La storia ci racconta come i rom sono protagonisti della Giornate della Memoria con il Samudaripen- Porrajmos, l’Olocausto dei rom, durante il quale ci fu il genocidio di 500mila rom e sinti nei campi di sterminio dal 1936 al 1945. Solo tra il 2 e il 3 agosto 1943 più di 4mila persone, in maggioranza donne e minori, furono sterminati nel “campo degli zingari” ad Auschwitz.

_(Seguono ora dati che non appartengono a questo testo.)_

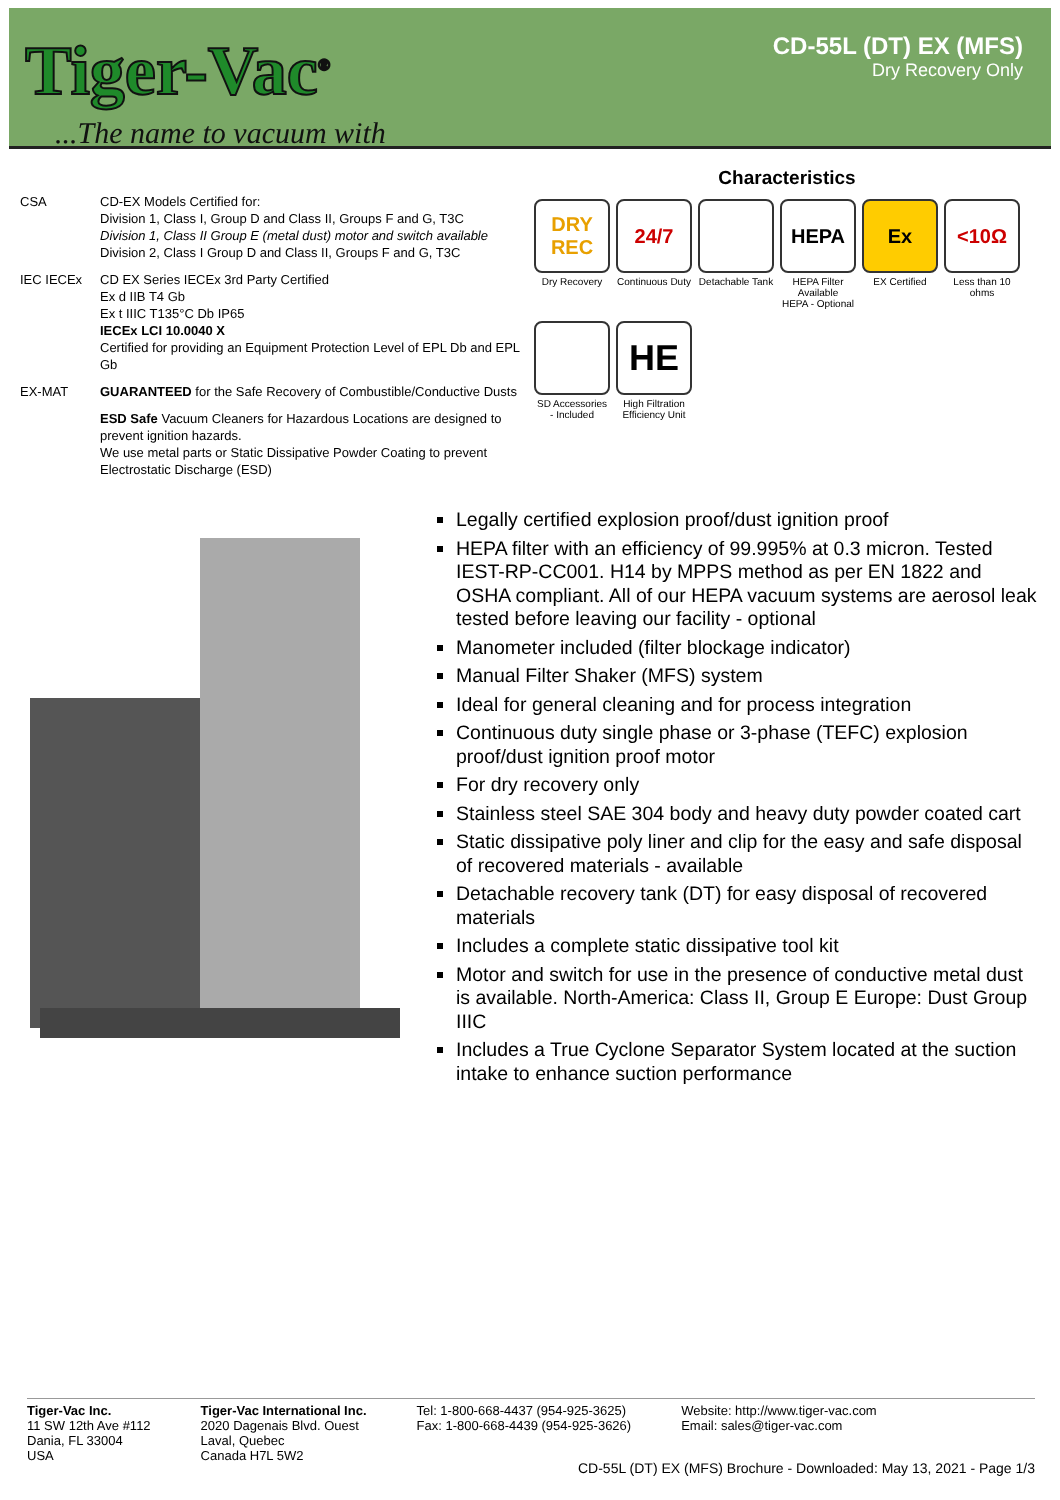Tiger-Vac<sup>®</sup>...The name to vacuum with
CD-55L (DT) EX (MFS)
Dry Recovery Only
CSA CD-EX Models Certified for:
Division 1, Class I, Group D and Class II, Groups F and G, T3C
Division 1, Class II Group E (metal dust) motor and switch available
Division 2, Class I Group D and Class II, Groups F and G, T3C
IEC IECEx CD EX Series IECEx 3rd Party Certified
Ex d IIB T4 Gb
Ex t IIIC T135°C Db IP65
IECEx LCI 10.0040 X
Certified for providing an Equipment Protection Level of EPL Db and EPL Gb
EX-MAT GUARANTEED for the Safe Recovery of Combustible/Conductive Dusts
ESD Safe Vacuum Cleaners for Hazardous Locations are designed to prevent ignition hazards.
We use metal parts or Static Dissipative Powder Coating to prevent Electrostatic Discharge (ESD)
Characteristics
DRY REC
Dry Recovery
24/7
Continuous Duty
Detachable Tank
HEPA
HEPA Filter Available
HEPA - Optional
Ex
EX Certified
<10Ω
Less than 10 ohms
SD Accessories - Included
HE
High Filtration Efficiency Unit
Legally certified explosion proof/dust ignition proof
HEPA filter with an efficiency of 99.995% at 0.3 micron. Tested IEST-RP-CC001. H14 by MPPS method as per EN 1822 and OSHA compliant. All of our HEPA vacuum systems are aerosol leak tested before leaving our facility - optional
Manometer included (filter blockage indicator)
Manual Filter Shaker (MFS) system
Ideal for general cleaning and for process integration
Continuous duty single phase or 3-phase (TEFC) explosion proof/dust ignition proof motor
For dry recovery only
Stainless steel SAE 304 body and heavy duty powder coated cart
Static dissipative poly liner and clip for the easy and safe disposal of recovered materials - available
Detachable recovery tank (DT) for easy disposal of recovered materials
Includes a complete static dissipative tool kit
Motor and switch for use in the presence of conductive metal dust is available. North-America: Class II, Group E Europe: Dust Group IIIC
Includes a True Cyclone Separator System located at the suction intake to enhance suction performance
Tiger-Vac Inc.
11 SW 12th Ave #112
Dania, FL 33004
USA
Tiger-Vac International Inc.
2020 Dagenais Blvd. Ouest
Laval, Quebec
Canada H7L 5W2
Tel: 1-800-668-4437 (954-925-3625)
Fax: 1-800-668-4439 (954-925-3626)
Website: http://www.tiger-vac.com
Email: sales@tiger-vac.com
CD-55L (DT) EX (MFS) Brochure - Downloaded: May 13, 2021 - Page 1/3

È necessario rilanciare i valori della convivenza e del rispetto per chi abita gli stessi spazi, gli stessi territori e condivide gli stessi bisogni. È necessario superare la logica dei campi, perché non diventino moderni “lager” e degli “stati di eccezione” attraverso i quali viene di fatto impedito alle persone di inserirsi all’interno dei circuiti ordinari sui temi dell’abitare, del lavoro, dell’istruzione e della salute, già fortemente in crisi.
«È importante contribuire e diffondere una narrazione sulla Giornata della memoria – affermano i portavoce dell’associazione Chi rom e chi no – che includa il ricordo di tutti coloro che furono sterminati nei campi di concentramento, vittime di una ideologia folle e disumanizzante.